If it is true, as someone once said, that “laws and institutions must go hand in hand with the progress of the human mind,” that “as new discoveries are made, new truths disclosed, and opinions change with the change in circumstances, institutions must advance also, and keep pace with the times,” does it follow that we’re on the right path in asking that our 1987 Constitution deserves nothing else but a total overhaul to “keep pace with the times”?
Don’t ask lawyer Christian Monsod, one of the framers of the 1987 Constitution, that question. More than likely, he’ll tell you that our Constitution is not the problem, it’s part of the solution.
That‘s what he told the Senate committee on constitutional amendments that began discussions on the possibility of amending the charter.
According to Monsod, the country has “largely failed in human development” not due to the Constitution, but rather because “we haven’t implemented it,” particularly the provisions on social justice and human rights.
“This is the Constitution that is blamed as the source of our problems today… In other words, ‘our problems today can all be traced to the Constitution,’ I don’t think that is logical,’” Monsod said during the hearing.
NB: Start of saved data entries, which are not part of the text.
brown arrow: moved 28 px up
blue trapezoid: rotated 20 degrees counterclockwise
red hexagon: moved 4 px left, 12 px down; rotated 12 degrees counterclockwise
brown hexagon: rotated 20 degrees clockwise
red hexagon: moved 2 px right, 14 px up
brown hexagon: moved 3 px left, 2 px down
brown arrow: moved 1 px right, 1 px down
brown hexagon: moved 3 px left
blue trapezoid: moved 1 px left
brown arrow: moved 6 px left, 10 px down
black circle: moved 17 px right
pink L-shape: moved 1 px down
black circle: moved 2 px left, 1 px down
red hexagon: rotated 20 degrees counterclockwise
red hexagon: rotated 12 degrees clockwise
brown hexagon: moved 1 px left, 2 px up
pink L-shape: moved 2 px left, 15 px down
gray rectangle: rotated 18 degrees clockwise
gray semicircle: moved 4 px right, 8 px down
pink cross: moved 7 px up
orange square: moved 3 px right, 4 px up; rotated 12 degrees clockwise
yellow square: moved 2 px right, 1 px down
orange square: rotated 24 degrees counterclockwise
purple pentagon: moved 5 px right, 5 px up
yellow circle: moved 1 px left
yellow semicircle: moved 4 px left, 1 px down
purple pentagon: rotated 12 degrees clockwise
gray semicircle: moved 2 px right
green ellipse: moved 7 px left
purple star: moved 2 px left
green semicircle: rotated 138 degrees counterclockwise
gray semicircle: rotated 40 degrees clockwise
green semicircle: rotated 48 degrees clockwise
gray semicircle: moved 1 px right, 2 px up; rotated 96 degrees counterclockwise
“I would argue instead that we have largely failed in human development not because of the Constitution, but because we haven’t implemented it, especially its provisions on social justice and human rights and local autonomy.”
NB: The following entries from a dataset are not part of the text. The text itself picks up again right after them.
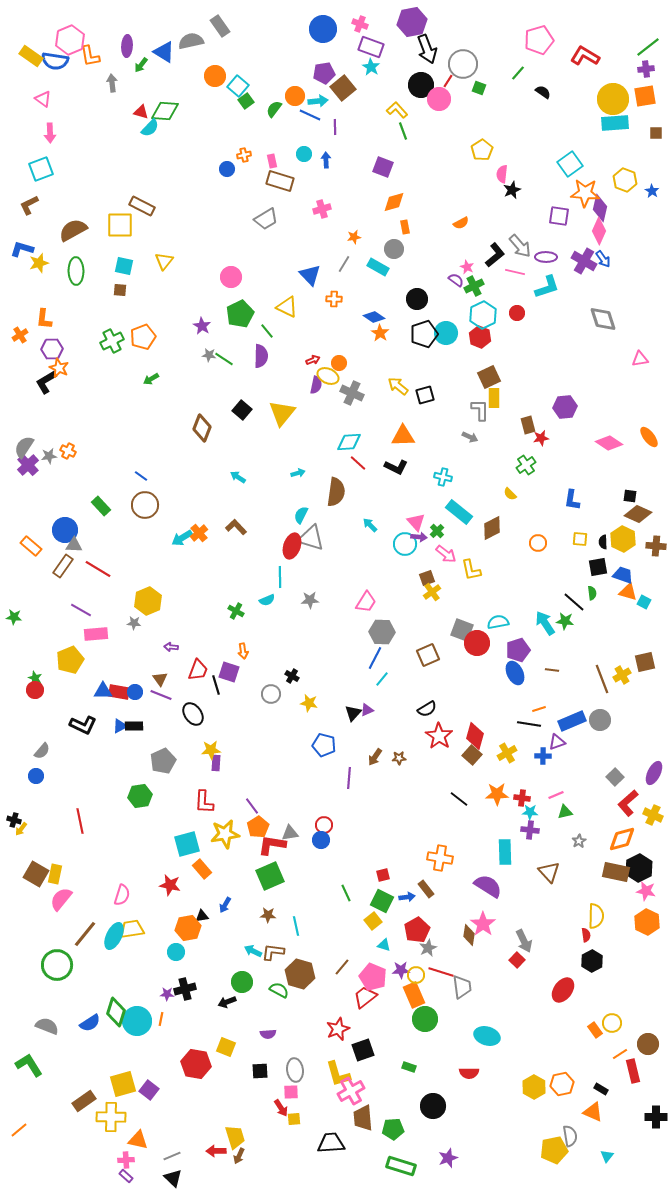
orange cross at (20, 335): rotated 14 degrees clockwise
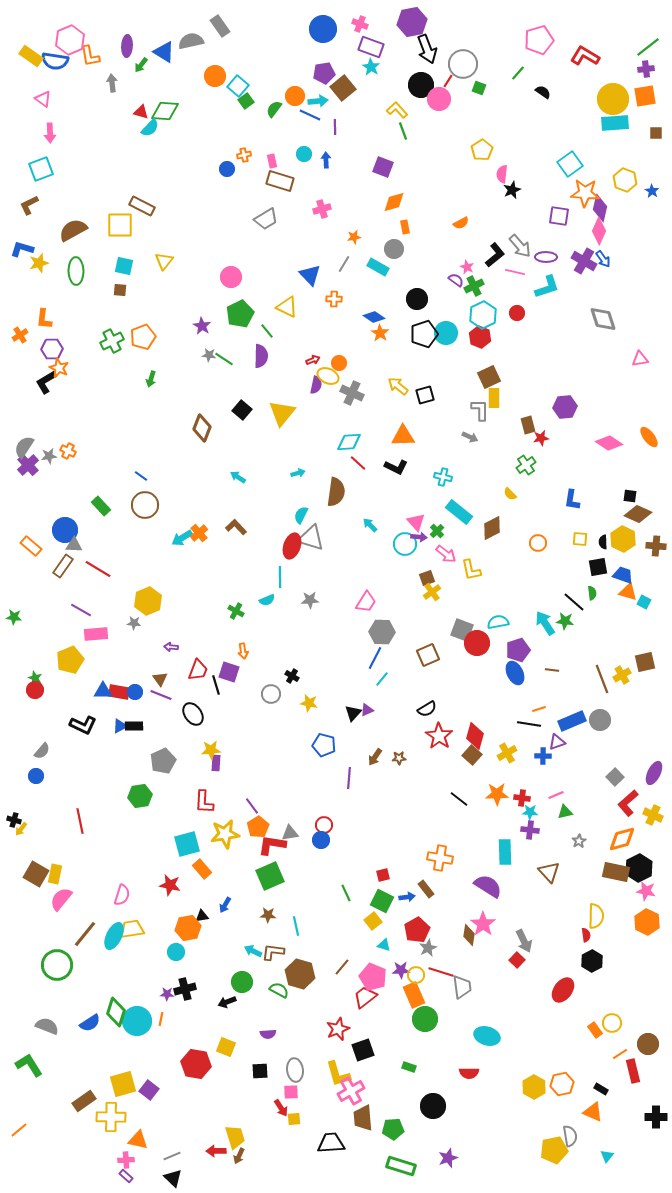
green arrow at (151, 379): rotated 42 degrees counterclockwise
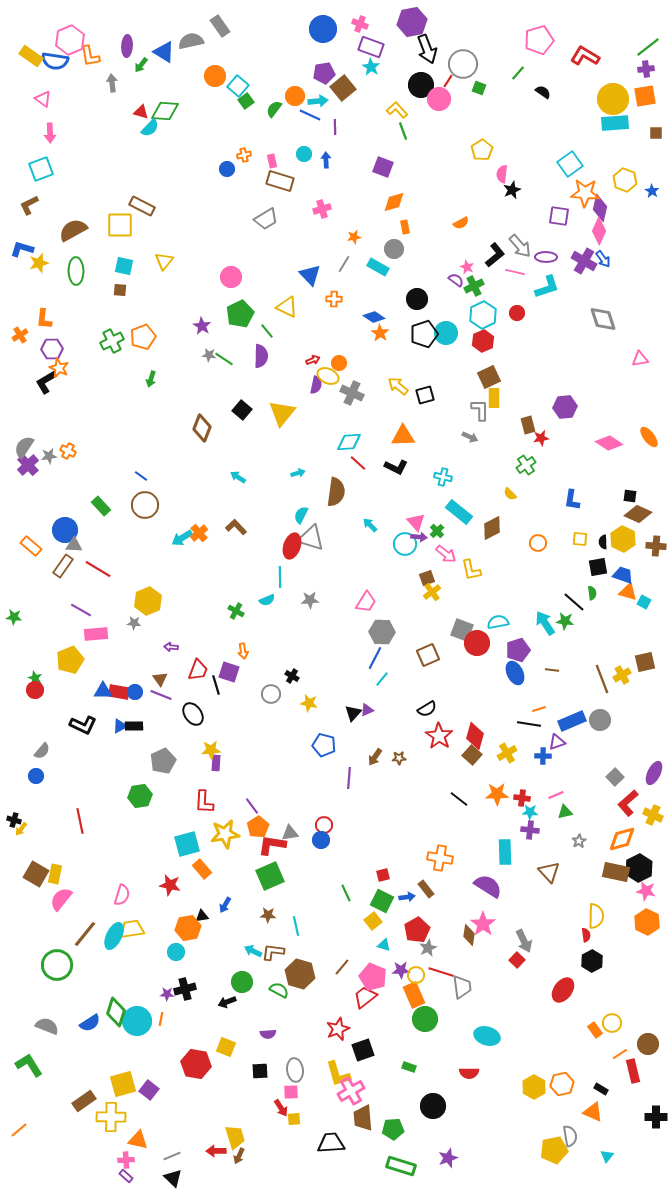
red hexagon at (480, 337): moved 3 px right, 4 px down; rotated 15 degrees clockwise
Monsod said that there are three central themes of the 1987 Constitution: social justice and human rights with the poor as the center of development, prohibiting the return of authoritarianism in any form, and prohibiting foreign domination of the country’s economy.
“The inspiration of the 1987 Constitution was EDSA. But EDSA was more than the restoration of democracy through peaceful means, it was also the promise, especially to the poor, of a new social order with radical changes because our present social order is rooted in a feudalistic system of dynasties that has been impervious to change for generations,” Monsod said.
That was quite a mouthful to tell lawmakers, especially since the current head of the Senate Committee on Constitutional Amendments, who used to be an onscreen action star, isn’t exactly a role model for a law-abiding citizen, let alone an exemplar for the Filipino youth.
Monsod, however, clarifies that he is not against any amendment to the document, but even supports amendments to it, such as bloc voting for a presidential and vice presidential tandem, removal of the quasi-judicial functions of the Commission on Elections, amendments to the Judicial Bar and Council, and additional protection for the archipelagic character of Philippine territory.
What is he saying? Let us amend the 1987 Constitution to make it responsive to the times, but first, let us implement its key provisions in the proper way, not by ignoring them and even outrightly violating them at every opportunity.
While it is also true, as a sage once said, that “each generation has the right to choose for itself the form of government it believes best promotes its own happiness,” Charter change should be the product of sound and sensible arguments, not spur-of-the-moment decisions unsupported by careful reading of public sentiment and long-term national interest.